Devenir-nègre du monde
Diagnostic forgé par Achille Mbembe : sous le capitalisme néolibéral, la condition jadis réservée aux esclaves d'origine africaine — être transformé en chose, en marchandise, en corps interchangeable, dépossédé de tout pouvoir sur son futur — cesse d'être réservée à un groupe pour s'étendre à l'humanité entière. Le « Nègre » devient alors le nom d'une condition généralisée : celle d'un humain rendu fongible, soluble, exploitable au gré du capital. Mbembe nomme ce mouvement le devenir-nègre du monde. Ce n'est pas une catégorie raciale ni une simple métaphore, mais l'analyse d'une logique économique qui universalise une expérience d'abord vécue par les esclaves.
C'est cette fongibilité nouvelle, cette solubilité, son institutionnalisation en tant que nouvelle norme d'existence et sa généralisation à l'ensemble de la planète que nous appelons le devenir-nègre du monde.
Le terme retourne une histoire contre le présent. Le « Nègre », rappelle Mbembe, est une invention : non une donnée de nature mais une figure produite par le premier capitalisme, celui de la traite et de la plantation, qui a transformé des hommes en marchandises et leur a retiré le futur et le temps, « ces deux matrices du possible ». Le mot ne désigne donc pas une couleur de peau mais une opération — celle qui fait d’un vivant une chose disponible. Et c’est cette opération, soutient Mbembe, que le néolibéralisme reprend à l’échelle de la planète.

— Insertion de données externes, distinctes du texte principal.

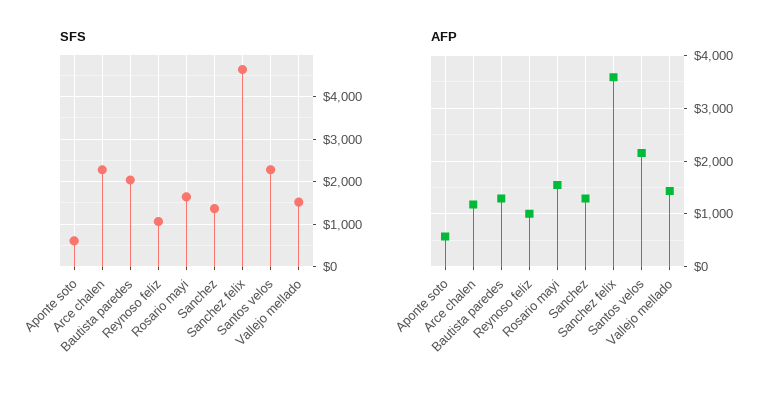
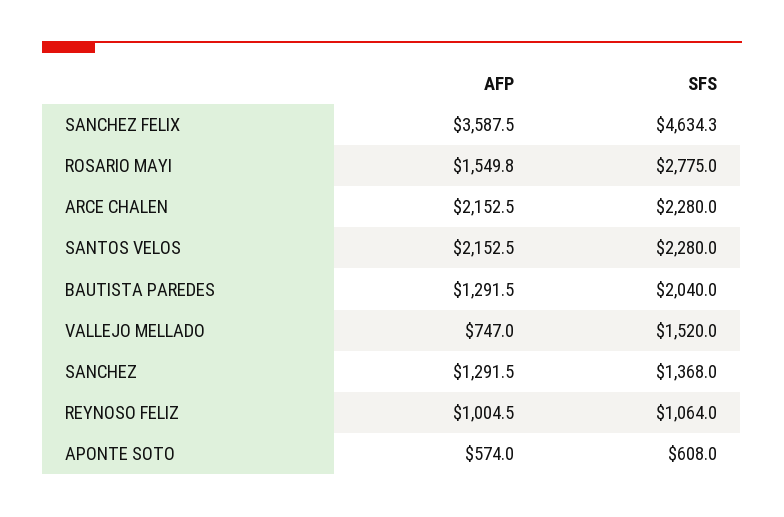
SFS, Rosario mayi: 1600 -> 2775
AFP, Arce chalen: 1200 -> 2152.5
AFP, Vallejo mellado: 1400 -> 747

La nouveauté tient dans un seul mot : fongibilité. Une marchandise fongible est interchangeable, mesurable, soluble dans le calcul. Le capitalisme tardif traite désormais les humains — tous les humains, et plus seulement ceux que la race avait marqués — comme des données numériques, des codes, des unités de travail substituables. La condition nègre, longtemps confinée à un groupe et à un continent, devient « nouvelle norme d’existence ». Voilà pourquoi Mbembe parle d’un devenir : non d’un état acquis mais d’un processus en cours, qui gagne du terrain à mesure que s’étend l’emprise du marché sur les vies.
Le geste rejoint, en le radicalisant, le fétichisme de la marchandise de Marx — où les rapports entre personnes prennent la forme de rapports entre choses — et croise le diagnostic d’un sujet sommé de s’exploiter lui-même que décrit la société de la fatigue de Byung-Chul Han. Mais Mbembe ajoute la mémoire de l’esclavage : il ne dit pas seulement que le capital chosifie, il dit que la forme de cette chosification a un nom, et que ce nom vient des cales du négrier. Face à ce diagnostic, l’afrotopia de Sarr fait entendre l’autre versant : non plus la condition subie, mais la puissance d’inventer un monde où elle cesse.
Le devenir-nègre du monde ≠ une catégorie raciale ou biologique : Mbembe en fait au contraire le nom d’une condition économique détachée de la couleur. ≠ une simple image rhétorique : c’est un diagnostic du capitalisme, qui décrit une logique réelle d’interchangeabilité des humains. ≠ une fatalité close : nommer le processus, c’est déjà ouvrir la possibilité de lui résister.